- **Task brief**
Repeat precisely the span of lines below that opens with the line containing "X157690000Y-90210001D03*" and closes with the line containing "X157402000Y-102235000D03*", both included.

- **Entries supplied**
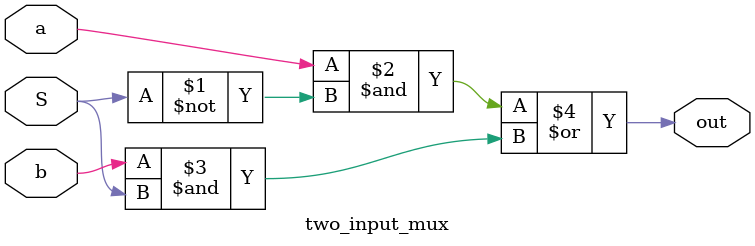
<source format=v>
module two_input_mux (a, b, S, out);

	input a, b, S;
	output out;

	assign out = (a & ~S) | (b & S);



endmodule

</source>
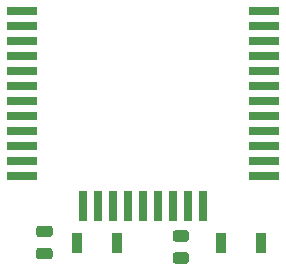
<source format=gbr>
%TF.GenerationSoftware,KiCad,Pcbnew,(5.1.6)-1*%
%TF.CreationDate,2020-11-02T21:17:58+02:00*%
%TF.ProjectId,zigbee-raspberry-module,7a696762-6565-42d7-9261-737062657272,rev?*%
%TF.SameCoordinates,Original*%
%TF.FileFunction,Paste,Top*%
%TF.FilePolarity,Positive*%
%FSLAX46Y46*%
G04 Gerber Fmt 4.6, Leading zero omitted, Abs format (unit mm)*
G04 Created by KiCad (PCBNEW (5.1.6)-1) date 2020-11-02 21:17:58*
%MOMM*%
%LPD*%
G01*
G04 APERTURE LIST*
%ADD10R,2.600000X0.700000*%
%ADD11R,0.700000X2.600000*%
%ADD12R,0.900000X1.700000*%
G04 APERTURE END LIST*
%TO.C,C1*%
G36*
G01*
X150165750Y-103066000D02*
X151078250Y-103066000D01*
G75*
G02*
X151322000Y-103309750I0J-243750D01*
G01*
X151322000Y-103797250D01*
G75*
G02*
X151078250Y-104041000I-243750J0D01*
G01*
X150165750Y-104041000D01*
G75*
G02*
X149922000Y-103797250I0J243750D01*
G01*
X149922000Y-103309750D01*
G75*
G02*
X150165750Y-103066000I243750J0D01*
G01*
G37*
G36*
G01*
X150165750Y-101191000D02*
X151078250Y-101191000D01*
G75*
G02*
X151322000Y-101434750I0J-243750D01*
G01*
X151322000Y-101922250D01*
G75*
G02*
X151078250Y-102166000I-243750J0D01*
G01*
X150165750Y-102166000D01*
G75*
G02*
X149922000Y-101922250I0J243750D01*
G01*
X149922000Y-101434750D01*
G75*
G02*
X150165750Y-101191000I243750J0D01*
G01*
G37*
%TD*%
D10*
%TO.C,U1*%
X137190000Y-96560001D03*
X157690000Y-96560001D03*
D11*
X147440000Y-99100001D03*
D10*
X137190000Y-95290001D03*
X137190000Y-94020001D03*
X137190000Y-92750001D03*
X137190000Y-91480001D03*
X137190000Y-90210001D03*
X137190000Y-88940001D03*
X137190000Y-87670001D03*
X137190000Y-86400001D03*
X137190000Y-85130001D03*
X137190000Y-83860001D03*
X137190000Y-82590001D03*
X157690000Y-95290001D03*
X157690000Y-94020001D03*
X157690000Y-92750001D03*
X157690000Y-91480001D03*
X157690000Y-90210001D03*
X157690000Y-88940001D03*
X157690000Y-87670001D03*
X157690000Y-86400001D03*
X157690000Y-85130001D03*
X157690000Y-83860001D03*
X157690000Y-82590001D03*
D11*
X148710000Y-99100001D03*
X149980000Y-99100001D03*
X151250000Y-99100001D03*
X152520000Y-99100001D03*
X146170000Y-99100001D03*
X144900000Y-99100001D03*
X143630000Y-99100001D03*
X142360000Y-99100001D03*
%TD*%
D12*
%TO.C,RESET*%
X145210000Y-102235000D03*
X141810000Y-102235000D03*
%TD*%
%TO.C,FLASH*%
X154002000Y-102235000D03*
X157402000Y-102235000D03*
%TD*%
%TO.C,R1*%
G36*
G01*
X138608750Y-102685000D02*
X139521250Y-102685000D01*
G75*
G02*
X139765000Y-102928750I0J-243750D01*
G01*
X139765000Y-103416250D01*
G75*
G02*
X139521250Y-103660000I-243750J0D01*
G01*
X138608750Y-103660000D01*
G75*
G02*
X138365000Y-103416250I0J243750D01*
G01*
X138365000Y-102928750D01*
G75*
G02*
X138608750Y-102685000I243750J0D01*
G01*
G37*
G36*
G01*
X138608750Y-100810000D02*
X139521250Y-100810000D01*
G75*
G02*
X139765000Y-101053750I0J-243750D01*
G01*
X139765000Y-101541250D01*
G75*
G02*
X139521250Y-101785000I-243750J0D01*
G01*
X138608750Y-101785000D01*
G75*
G02*
X138365000Y-101541250I0J243750D01*
G01*
X138365000Y-101053750D01*
G75*
G02*
X138608750Y-100810000I243750J0D01*
G01*
G37*
%TD*%
M02*

</source>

- **Task output**
X157690000Y-90210001D03*
X157690000Y-88940001D03*
X157690000Y-87670001D03*
X157690000Y-86400001D03*
X157690000Y-85130001D03*
X157690000Y-83860001D03*
X157690000Y-82590001D03*
D11*
X148710000Y-99100001D03*
X149980000Y-99100001D03*
X151250000Y-99100001D03*
X152520000Y-99100001D03*
X146170000Y-99100001D03*
X144900000Y-99100001D03*
X143630000Y-99100001D03*
X142360000Y-99100001D03*
%TD*%
D12*
%TO.C,RESET*%
X145210000Y-102235000D03*
X141810000Y-102235000D03*
%TD*%
%TO.C,FLASH*%
X154002000Y-102235000D03*
X157402000Y-102235000D03*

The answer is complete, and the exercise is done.